Bij toepassing van een afwijkingsbevoegdheid, zoals deze onderdeel uitmaakt van dit plan, is de in hoofdstuk 4 van de Awb en zijn de artikelen 3.1, 3.8 en 3.9 van de Wabo geregelde procedure van toepassing.

Hoofdstuk 4 Overgangs- en slotregels

Artikel 14 Overgangsrecht

14.1 Overgangsrecht bouwwerken
  • a. Een bouwwerk dat op het tijdstip van inwerkingtreding van het bestemmingsplan aanwezig of in uitvoering is, dan wel gebouwd kan worden krachtens een omgevingsvergunning voor het bouwen, en afwijkt van het plan, mag, mits deze afwijking naar aard en omvang niet wordt vergroot,
    • 1. gedeeltelijk worden vernieuwd of veranderd;
    • 2. na het teniet gaan ten gevolge van een calamiteit geheel worden vernieuwd of veranderd, mits de aanvraag van de omgevingsvergunning voor het bouwen wordt gedaan binnen twee jaar na de dag waarop het bouwwerk is teniet gegaan.
  • b. Het bevoegd gezag kan eenmalig in afwijking van het eerste lid een omgevingsvergunning verlenen voor het vergroten van de inhoud van een bouwwerk als bedoeld in het eerste lid met maximaal 10%.
  • c. Het eerste lid is niet van toepassing op bouwwerken die weliswaar bestaan op het tijdstip van inwerkingtreding van het plan, maar zijn gebouwd zonder vergunning en in strijd met het daarvoor geldende plan, daaronder begrepen de overgangsbepaling van dat plan.

14.2 Overgangsrecht gebruik
  • a. Het gebruik van grond en bouwwerken dat bestond op het tijdstip van inwerkingtreding van het bestemmingsplan en hiermee in strijd is, mag worden voortgezet.
  • b.

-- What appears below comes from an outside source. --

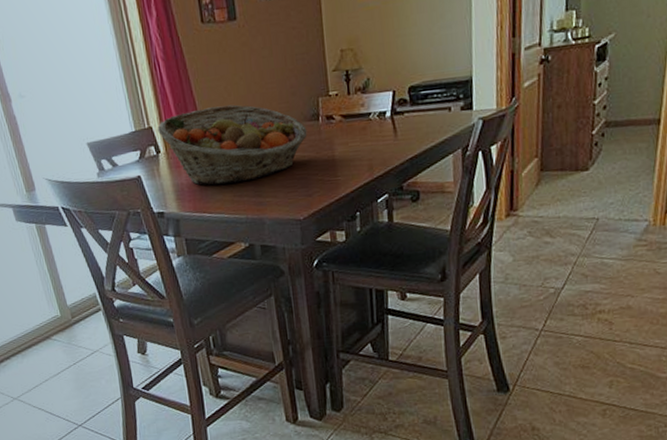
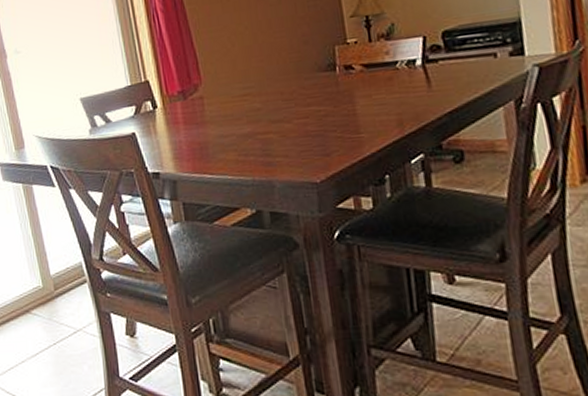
fruit basket: present [158,104,308,186] -> none [155,55,323,143]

Het is verboden het met het bestemmingsplan strijdige gebruik, bedoeld in het eerste lid, te veranderen of te laten veranderen in een ander met dat plan strijdig gebruik, tenzij door deze verandering de afwijking naar aard en omvang wordt verkleind.
  • c. Indien het gebruik, bedoeld in het eerste lid, na het tijdstip van inwerkingtreding van het plan voor een periode langer dan een jaar wordt onderbroken, is het verboden dit gebruik daarna te hervatten of te laten hervatten.
  • d. Het eerste lid is niet van toepassing op het gebruik dat reeds in strijd was met het voorheen geldende bestemmingsplan, daaronder begrepen de overgangsbepalingen van dat plan.

Artikel 15 Slotregel

Deze regels worden aangehaald als regels van het bestemmingsplan "De Boogerd".